Zekai Shao, Siyu Yuan, Lin Gao, Yixuan He, Deqing Yang, Siming Chen
TL;DR
This work tackles how effective LLM-generated analogies are for helping students understand scientific concepts and how teachers can best use them in practice. It employs a two-stage design: a controlled in-class test with high school freshmen to assess unsupervised, student-led understanding, followed by teacher interviews and a one-week classroom field study to gauge classroom applicability and refinement needs. The authors also develop and evaluate a practical system that assists teachers in generating, refining, and managing analogies for instruction. Key findings show that LLM-generated analogies can boost biology understanding but may induce overconfidence and are not reliably beneficial for unsupervised self-learning; in classroom settings, teachers can effectively refine and leverage analogies to improve both in-class learning and homework performance, motivating the development of teacher-centric AI-assisted tools.
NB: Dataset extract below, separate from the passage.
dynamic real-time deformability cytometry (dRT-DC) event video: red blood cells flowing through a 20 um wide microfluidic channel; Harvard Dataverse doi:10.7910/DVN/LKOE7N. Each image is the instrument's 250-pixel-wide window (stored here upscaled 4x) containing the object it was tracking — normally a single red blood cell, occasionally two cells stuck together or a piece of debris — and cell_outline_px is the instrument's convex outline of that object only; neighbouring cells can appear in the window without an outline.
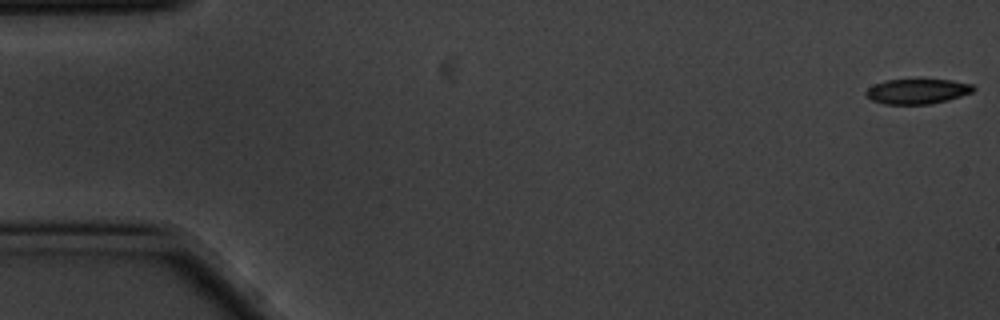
{"species": "common noctule bat (a hibernating species)", "species_latin": "Nyctalus noctula", "temperature_condition": "cold", "stored_images_in_passage": 16, "camera_frame_rate_fps": 3000, "um_per_image_px": 0.085, "animal": {"sex": "male", "body_mass_g": 20.1, "forearm_length_mm": 53.5}, "frame": {"image": 1, "passage_image": 1, "time_ms": 0.0, "image_size_px": [1000, 320], "cell_outline_px": [[976, 88], [972, 92], [948, 100], [928, 104], [884, 104], [872, 100], [864, 92], [868, 88], [884, 80], [952, 80], [972, 84]], "centroid_in_image_um": [77.98, 7.76], "position_along_channel_um": 7.0, "area_um2": 15.49}}
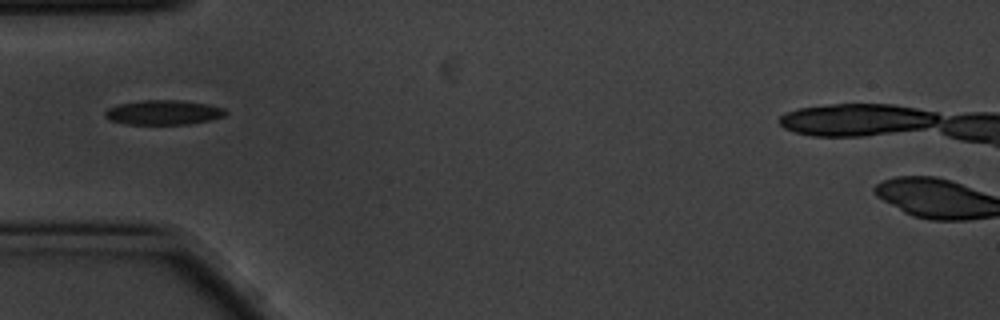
{"frame": {"image": 2, "passage_image": 5, "time_ms": 1.333, "image_size_px": [1000, 320], "cell_outline_px": [[228, 112], [224, 116], [212, 120], [188, 124], [124, 124], [108, 120], [104, 116], [104, 112], [108, 108], [116, 104], [140, 100], [180, 100], [208, 104], [224, 108]], "centroid_in_image_um": [13.87, 9.55], "position_along_channel_um": 71.1, "area_um2": 17.57}}
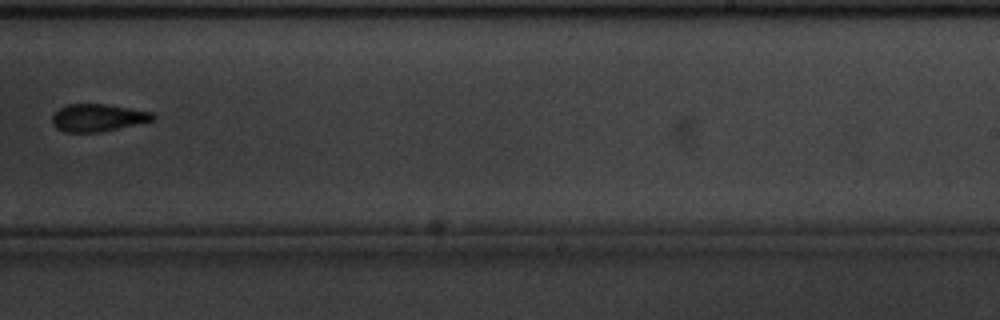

The work contributes empirical evidence and a practical system that supports analogy-based teaching, along with design implications for future integration of LLMs into education while highlighting subject differences and the need for safeguards against over-reliance and misconceptions.
Abstract
Teaching scientific concepts is essential but challenging, and analogies help students connect new concepts to familiar ideas. Advancements in large language models (LLMs) enable generating analogies, yet their effectiveness in education remains underexplored. In this paper, we first conducted a two-stage study involving high school students and teachers to assess the effectiveness of LLM-generated analogies in biology and physics through a controlled in-class test and a classroom field study. Test results suggested that LLM-generated analogies could enhance student understanding particularly in biology, but require teachers' guidance to prevent over-reliance and overconfidence. Classroom experiments suggested that teachers could refine LLM-generated analogies to their satisfaction and inspire new analogies from generated ones, encouraged by positive classroom feedback and homework performance boosts. Based on findings, we developed and evaluated a practical system to help teachers generate and refine teaching analogies. We discussed future directions for developing and evaluating LLM-supported teaching and learning by analogy.